Pada tanggal 2-4 Juni 2023, IISS (The International Institute for Strategic Studies) Shangri-La Dialogue kembali diadakan di Hotel Shangri-La, Singapura. IISS Shangri-La mempertemukan delegasi pemerintah negara-negara di dunia yang membidangi pertahanan.
Berbagai isu dibicarakan dalam pertemuan tersebut mulai dari teknologi siber, keamanan kawasan Asia Pasifik, pengembangan program nuklir, hingga situasi terbaru mengenai perang yang terjadi di Rusia dan Ukraina.
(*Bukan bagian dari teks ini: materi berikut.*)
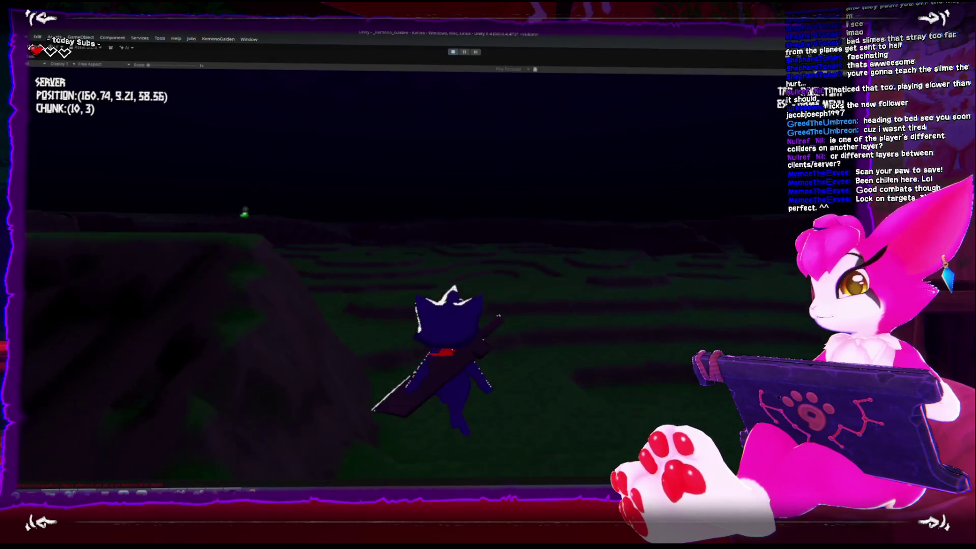
pyautogui.press('w')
Indonesia sebagai negara maritim terbesar di dunia hadir yang diwakili langsung oleh Menteri Pertahanan, Prabowo Subianto. Yang menarik dari pertemuan IISS Shangri-La kali ini, Prabowo Subianto dipercaya untuk pidato dalam forum yang dihadiri Menteri-menteri pertahanan dari seluruh dunia tersebut.
Dikutip dari kanal Youtube Gerindra TV, Prabowo menyampaikan beberapa hal terkait situasi terkini dari sudut pandang Indonesia. Salah satunya mengenai munculnya anggapan bahwa Tiongkok dan Amerika Serikat saling bersaing terutama dalam menunjukkan kekuatan militer masing-masing negara.
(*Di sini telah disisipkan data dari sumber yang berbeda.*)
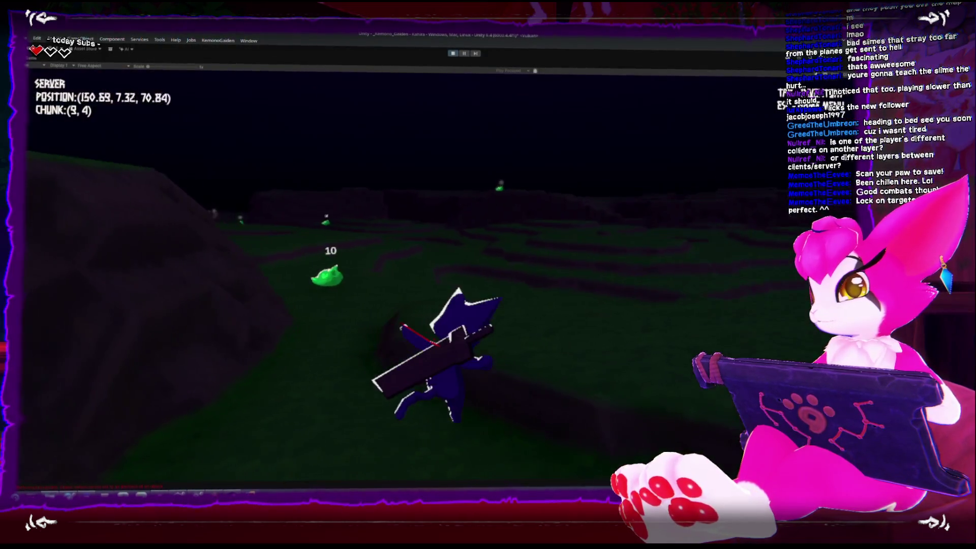
pyautogui.press('w')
“Marilah kita sangat terbuka, situasi keamanan di Pasifik, terutama di Asia, di Asia Timur terutama didominasi oleh ketegangan yang meningkat dari kebangkitan China untuk kembali menjadi kekuatan dunia yang besar. Dan ini berhadapan dengan Amerika Serikat sebagai kekuatan global yang unggul,” ujar Prabowo.
Selain itu, Prabowo juga menawarkan perdamaian untuk Rusia dengan Ukraina di dalam pidatonya.
“Saya mengusulkan garis besar perdamaian sebagai berikut, pertama, gencatan senjata di tempat yang merupakan suksesi permusuhan di posisi saat ini dari kedua pihak yang berkonflik. Dua, penarikan 15 kilometer ke zona demiliterisasi baru. Ketiga, PBB memantau dan mengamati kekuatan untuk segera dibentuk dan segera dikerahkan di sepanjang zona demiliterisasi baru ini,” seru Prabowo dalam sela-sela pidatonya.
Dilansir dari Kumparan, proposal tersebut dianggap aneh dan tidak relevan bahkan menuduh bahwa usulan Prabowo merupakan usulan Rusia.
“Kedengarannya [proposal ini] seperti rencana Rusia, bukan rencana Indonesia. Kami tidak butuh mediator ini datang kepada kami [dengan] rencana aneh ini,” kata Rezkinov dilansir media Ukraina, Ukrinform.